In the piece entitled “My Long, Strange Journey to Afghanistan,” Ušackas categorized the Nazi occupation of Lithuania during which over 96% of the country’s Jewish community was murdered, in many cases by Lithuanian Nazi collaborators, as “a respite from the Communists while the Nazis were in control.” A letter of protest by Jack Zwanziger of Chicago appeared in the WSJ on December 14th 2011.

A link to the press release from the Wiesenthal Center’s Israel office is on their website.
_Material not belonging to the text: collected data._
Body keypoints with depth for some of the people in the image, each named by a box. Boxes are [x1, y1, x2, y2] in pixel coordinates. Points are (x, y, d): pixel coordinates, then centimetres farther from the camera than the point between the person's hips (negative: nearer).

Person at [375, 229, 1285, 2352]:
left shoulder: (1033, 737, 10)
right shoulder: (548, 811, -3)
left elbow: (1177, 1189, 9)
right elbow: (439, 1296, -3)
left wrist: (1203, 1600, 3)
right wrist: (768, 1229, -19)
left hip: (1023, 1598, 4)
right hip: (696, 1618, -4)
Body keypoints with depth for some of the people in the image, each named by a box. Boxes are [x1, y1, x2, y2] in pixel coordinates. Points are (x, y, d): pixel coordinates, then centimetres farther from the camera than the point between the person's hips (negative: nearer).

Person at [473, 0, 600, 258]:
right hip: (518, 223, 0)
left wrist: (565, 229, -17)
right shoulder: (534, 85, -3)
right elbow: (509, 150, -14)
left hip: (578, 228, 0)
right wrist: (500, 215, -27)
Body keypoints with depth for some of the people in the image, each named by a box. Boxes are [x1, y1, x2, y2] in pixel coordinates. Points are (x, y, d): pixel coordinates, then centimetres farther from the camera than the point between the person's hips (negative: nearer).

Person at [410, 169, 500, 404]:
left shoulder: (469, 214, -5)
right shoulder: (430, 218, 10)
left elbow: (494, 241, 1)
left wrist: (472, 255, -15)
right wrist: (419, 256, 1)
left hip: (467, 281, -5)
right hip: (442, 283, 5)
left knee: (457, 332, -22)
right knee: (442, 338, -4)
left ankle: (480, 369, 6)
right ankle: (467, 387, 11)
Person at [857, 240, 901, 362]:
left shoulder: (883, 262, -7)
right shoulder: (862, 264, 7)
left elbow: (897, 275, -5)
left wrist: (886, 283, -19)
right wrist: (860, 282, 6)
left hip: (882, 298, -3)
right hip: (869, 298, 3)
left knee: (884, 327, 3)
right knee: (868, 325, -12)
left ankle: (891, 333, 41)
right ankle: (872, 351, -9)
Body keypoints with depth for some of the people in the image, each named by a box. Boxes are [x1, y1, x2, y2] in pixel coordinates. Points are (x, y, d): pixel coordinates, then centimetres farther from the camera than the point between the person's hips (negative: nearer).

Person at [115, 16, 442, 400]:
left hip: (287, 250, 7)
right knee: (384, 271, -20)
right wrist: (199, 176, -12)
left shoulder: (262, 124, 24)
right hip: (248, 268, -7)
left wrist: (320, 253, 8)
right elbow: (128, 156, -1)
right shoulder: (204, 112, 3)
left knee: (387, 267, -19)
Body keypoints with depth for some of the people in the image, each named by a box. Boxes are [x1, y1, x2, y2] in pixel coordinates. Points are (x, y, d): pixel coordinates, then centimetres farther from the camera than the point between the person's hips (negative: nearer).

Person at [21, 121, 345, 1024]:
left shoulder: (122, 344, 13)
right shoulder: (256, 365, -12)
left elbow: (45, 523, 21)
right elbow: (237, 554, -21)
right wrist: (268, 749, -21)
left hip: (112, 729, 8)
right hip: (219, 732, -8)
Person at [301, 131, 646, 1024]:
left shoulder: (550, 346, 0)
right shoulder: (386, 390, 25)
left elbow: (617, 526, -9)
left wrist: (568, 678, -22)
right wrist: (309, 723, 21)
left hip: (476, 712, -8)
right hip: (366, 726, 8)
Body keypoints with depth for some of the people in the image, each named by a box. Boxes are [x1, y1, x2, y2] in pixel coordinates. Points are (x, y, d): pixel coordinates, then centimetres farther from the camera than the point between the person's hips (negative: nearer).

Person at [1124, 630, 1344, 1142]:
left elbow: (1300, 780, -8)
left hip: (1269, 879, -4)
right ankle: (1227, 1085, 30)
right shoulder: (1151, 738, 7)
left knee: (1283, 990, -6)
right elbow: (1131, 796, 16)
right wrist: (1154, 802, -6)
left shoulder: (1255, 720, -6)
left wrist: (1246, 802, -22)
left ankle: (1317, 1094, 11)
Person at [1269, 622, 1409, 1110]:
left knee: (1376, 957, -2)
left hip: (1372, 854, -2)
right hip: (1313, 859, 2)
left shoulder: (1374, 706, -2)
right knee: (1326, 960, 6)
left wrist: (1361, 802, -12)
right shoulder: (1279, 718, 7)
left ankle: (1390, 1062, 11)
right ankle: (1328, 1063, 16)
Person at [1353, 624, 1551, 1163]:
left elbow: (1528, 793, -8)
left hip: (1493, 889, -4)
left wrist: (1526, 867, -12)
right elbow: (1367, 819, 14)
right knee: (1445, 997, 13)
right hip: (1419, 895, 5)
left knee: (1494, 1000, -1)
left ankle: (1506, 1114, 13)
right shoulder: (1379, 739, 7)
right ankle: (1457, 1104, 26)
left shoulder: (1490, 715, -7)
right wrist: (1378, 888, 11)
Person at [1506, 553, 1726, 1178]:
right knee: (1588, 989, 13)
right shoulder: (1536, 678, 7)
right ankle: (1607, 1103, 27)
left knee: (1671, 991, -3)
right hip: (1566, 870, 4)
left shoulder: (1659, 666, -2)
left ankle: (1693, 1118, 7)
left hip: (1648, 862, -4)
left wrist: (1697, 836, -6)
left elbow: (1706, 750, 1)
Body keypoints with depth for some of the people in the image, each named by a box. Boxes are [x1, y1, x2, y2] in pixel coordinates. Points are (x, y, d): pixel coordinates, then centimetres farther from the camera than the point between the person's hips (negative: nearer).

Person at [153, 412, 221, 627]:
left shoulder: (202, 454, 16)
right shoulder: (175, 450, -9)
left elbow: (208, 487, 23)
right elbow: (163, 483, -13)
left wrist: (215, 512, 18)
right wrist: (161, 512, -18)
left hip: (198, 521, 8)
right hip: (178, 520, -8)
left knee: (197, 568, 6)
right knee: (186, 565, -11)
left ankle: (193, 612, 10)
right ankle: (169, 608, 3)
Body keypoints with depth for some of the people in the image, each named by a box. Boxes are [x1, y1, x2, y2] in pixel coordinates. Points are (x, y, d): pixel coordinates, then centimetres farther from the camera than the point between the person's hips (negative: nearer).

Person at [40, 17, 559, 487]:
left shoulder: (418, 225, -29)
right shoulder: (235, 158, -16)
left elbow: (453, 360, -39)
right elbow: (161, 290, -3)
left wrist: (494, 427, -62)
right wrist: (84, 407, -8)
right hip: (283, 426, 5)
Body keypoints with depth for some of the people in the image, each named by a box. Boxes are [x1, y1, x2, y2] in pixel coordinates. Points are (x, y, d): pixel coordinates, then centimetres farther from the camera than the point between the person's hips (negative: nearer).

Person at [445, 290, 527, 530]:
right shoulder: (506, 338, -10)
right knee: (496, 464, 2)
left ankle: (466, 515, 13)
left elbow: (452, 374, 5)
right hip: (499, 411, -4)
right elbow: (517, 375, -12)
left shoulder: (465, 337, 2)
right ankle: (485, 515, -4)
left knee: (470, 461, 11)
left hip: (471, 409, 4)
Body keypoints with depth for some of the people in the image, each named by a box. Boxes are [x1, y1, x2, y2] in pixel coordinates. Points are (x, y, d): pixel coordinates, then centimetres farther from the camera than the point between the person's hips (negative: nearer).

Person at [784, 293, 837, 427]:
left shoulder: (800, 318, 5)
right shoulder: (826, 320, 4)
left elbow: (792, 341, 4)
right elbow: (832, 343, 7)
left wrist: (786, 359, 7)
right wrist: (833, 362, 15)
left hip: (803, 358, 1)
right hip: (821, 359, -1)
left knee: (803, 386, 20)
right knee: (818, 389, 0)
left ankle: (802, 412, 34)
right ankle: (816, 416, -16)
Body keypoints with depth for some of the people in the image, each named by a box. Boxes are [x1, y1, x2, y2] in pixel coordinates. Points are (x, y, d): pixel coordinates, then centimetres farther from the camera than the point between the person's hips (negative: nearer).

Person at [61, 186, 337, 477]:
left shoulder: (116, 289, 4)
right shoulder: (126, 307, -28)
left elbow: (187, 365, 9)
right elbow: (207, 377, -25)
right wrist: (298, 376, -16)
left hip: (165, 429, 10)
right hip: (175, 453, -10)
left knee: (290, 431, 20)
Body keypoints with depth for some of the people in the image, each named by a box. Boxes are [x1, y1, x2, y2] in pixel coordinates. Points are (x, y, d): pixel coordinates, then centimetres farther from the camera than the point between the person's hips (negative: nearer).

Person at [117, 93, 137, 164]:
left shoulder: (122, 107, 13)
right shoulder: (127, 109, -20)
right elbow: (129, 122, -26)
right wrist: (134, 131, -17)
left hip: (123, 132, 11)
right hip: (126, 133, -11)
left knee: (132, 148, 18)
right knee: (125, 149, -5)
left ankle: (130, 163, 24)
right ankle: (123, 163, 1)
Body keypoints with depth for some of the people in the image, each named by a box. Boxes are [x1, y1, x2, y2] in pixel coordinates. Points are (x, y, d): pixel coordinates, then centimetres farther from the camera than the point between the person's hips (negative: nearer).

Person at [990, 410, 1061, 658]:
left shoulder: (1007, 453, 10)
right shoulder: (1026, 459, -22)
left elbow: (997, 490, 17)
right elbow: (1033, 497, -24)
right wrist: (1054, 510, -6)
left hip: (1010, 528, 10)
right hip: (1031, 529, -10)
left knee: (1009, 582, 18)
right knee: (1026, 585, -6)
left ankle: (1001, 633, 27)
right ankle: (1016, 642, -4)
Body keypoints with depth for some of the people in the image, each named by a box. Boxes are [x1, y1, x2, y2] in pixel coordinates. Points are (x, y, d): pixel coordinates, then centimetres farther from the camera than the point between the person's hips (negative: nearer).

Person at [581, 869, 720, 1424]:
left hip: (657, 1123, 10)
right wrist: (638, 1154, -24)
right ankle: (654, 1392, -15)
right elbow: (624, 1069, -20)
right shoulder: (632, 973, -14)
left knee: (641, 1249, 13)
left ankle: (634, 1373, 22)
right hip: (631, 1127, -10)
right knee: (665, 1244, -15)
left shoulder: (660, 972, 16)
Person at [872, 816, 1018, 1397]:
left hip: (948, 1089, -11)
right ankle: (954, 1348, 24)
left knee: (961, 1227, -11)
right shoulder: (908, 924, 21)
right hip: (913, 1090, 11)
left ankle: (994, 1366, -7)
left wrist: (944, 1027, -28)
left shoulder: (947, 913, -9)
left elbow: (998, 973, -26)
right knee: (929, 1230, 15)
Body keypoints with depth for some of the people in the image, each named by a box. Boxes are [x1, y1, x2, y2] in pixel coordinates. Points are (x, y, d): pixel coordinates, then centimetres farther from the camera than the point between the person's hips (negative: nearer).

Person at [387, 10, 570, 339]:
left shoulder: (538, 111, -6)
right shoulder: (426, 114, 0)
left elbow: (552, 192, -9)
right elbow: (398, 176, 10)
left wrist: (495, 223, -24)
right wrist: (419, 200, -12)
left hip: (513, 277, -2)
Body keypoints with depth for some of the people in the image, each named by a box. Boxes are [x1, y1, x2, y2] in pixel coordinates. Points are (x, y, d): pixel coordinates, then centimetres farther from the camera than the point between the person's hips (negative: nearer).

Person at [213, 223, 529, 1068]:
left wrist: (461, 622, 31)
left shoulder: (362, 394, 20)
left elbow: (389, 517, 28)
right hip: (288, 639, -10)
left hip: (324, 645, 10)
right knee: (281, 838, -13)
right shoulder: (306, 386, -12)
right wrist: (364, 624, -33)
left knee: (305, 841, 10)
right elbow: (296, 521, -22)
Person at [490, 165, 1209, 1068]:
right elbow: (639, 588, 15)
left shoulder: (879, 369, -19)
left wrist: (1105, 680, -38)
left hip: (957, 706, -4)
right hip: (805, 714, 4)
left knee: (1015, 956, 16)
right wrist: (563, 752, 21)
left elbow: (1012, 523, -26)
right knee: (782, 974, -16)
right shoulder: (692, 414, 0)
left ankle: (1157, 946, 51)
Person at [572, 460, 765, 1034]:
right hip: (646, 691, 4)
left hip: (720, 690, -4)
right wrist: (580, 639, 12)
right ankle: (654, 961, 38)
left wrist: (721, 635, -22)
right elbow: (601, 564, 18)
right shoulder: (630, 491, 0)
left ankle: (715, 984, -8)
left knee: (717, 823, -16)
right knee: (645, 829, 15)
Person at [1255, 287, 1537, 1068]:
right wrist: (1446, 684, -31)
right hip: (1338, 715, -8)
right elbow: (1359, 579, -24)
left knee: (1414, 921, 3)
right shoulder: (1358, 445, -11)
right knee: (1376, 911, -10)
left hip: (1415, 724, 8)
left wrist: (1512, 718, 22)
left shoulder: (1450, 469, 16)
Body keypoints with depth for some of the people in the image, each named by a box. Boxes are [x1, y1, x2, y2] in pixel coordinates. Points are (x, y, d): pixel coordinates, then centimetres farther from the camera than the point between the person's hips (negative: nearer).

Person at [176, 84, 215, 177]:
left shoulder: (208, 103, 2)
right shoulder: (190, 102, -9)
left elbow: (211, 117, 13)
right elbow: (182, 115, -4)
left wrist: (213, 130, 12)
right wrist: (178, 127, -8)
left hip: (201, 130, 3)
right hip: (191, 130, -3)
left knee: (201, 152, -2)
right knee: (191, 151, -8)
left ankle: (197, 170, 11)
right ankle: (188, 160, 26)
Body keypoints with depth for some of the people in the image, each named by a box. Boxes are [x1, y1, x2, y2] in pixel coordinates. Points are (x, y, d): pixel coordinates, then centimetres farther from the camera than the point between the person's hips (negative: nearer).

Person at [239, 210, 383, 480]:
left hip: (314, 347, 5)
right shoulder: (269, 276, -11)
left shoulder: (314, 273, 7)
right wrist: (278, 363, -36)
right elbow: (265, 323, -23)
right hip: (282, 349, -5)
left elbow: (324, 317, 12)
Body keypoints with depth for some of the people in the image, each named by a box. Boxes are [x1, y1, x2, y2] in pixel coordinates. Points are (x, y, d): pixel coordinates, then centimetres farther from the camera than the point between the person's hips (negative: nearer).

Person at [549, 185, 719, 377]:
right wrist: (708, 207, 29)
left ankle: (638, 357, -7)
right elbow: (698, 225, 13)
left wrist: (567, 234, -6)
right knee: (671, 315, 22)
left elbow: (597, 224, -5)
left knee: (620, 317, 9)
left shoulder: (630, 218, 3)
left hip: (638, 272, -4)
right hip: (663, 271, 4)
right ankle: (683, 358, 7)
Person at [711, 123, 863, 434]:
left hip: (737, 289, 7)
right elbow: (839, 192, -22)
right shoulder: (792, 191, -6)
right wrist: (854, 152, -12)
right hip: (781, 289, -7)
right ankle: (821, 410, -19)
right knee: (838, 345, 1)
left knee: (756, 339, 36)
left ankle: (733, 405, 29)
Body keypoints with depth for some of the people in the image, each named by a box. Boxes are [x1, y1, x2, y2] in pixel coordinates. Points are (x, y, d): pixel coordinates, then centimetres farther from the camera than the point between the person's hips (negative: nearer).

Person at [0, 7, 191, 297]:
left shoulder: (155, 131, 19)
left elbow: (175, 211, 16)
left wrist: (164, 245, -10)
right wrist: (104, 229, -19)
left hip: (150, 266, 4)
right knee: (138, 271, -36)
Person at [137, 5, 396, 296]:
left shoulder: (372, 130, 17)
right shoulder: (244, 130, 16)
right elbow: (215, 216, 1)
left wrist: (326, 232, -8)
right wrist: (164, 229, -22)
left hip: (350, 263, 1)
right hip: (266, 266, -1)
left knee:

Ušackas was previously criticized when he was Lithuania’s ambassador to London, after he attempted to deflect the 2008 scandal over Lithuanian police having come to look for two elderly women Holocaust survivors in the absence of any specific charges or suspicions. The Economist referred to the incident as a state effort to ‘blame the victims’.

Later, as Lithuania’s foreign minister, he was invited to give a speech at the Global Forum on Antisemitism in Jerusalem. The Jerusalem Post subsequently reported, that at the forum,  he failed to deal with any of the outstanding issues of Lithuanian antisemitism.

Ušackas did not respond to the Algemeiner’s request for comment.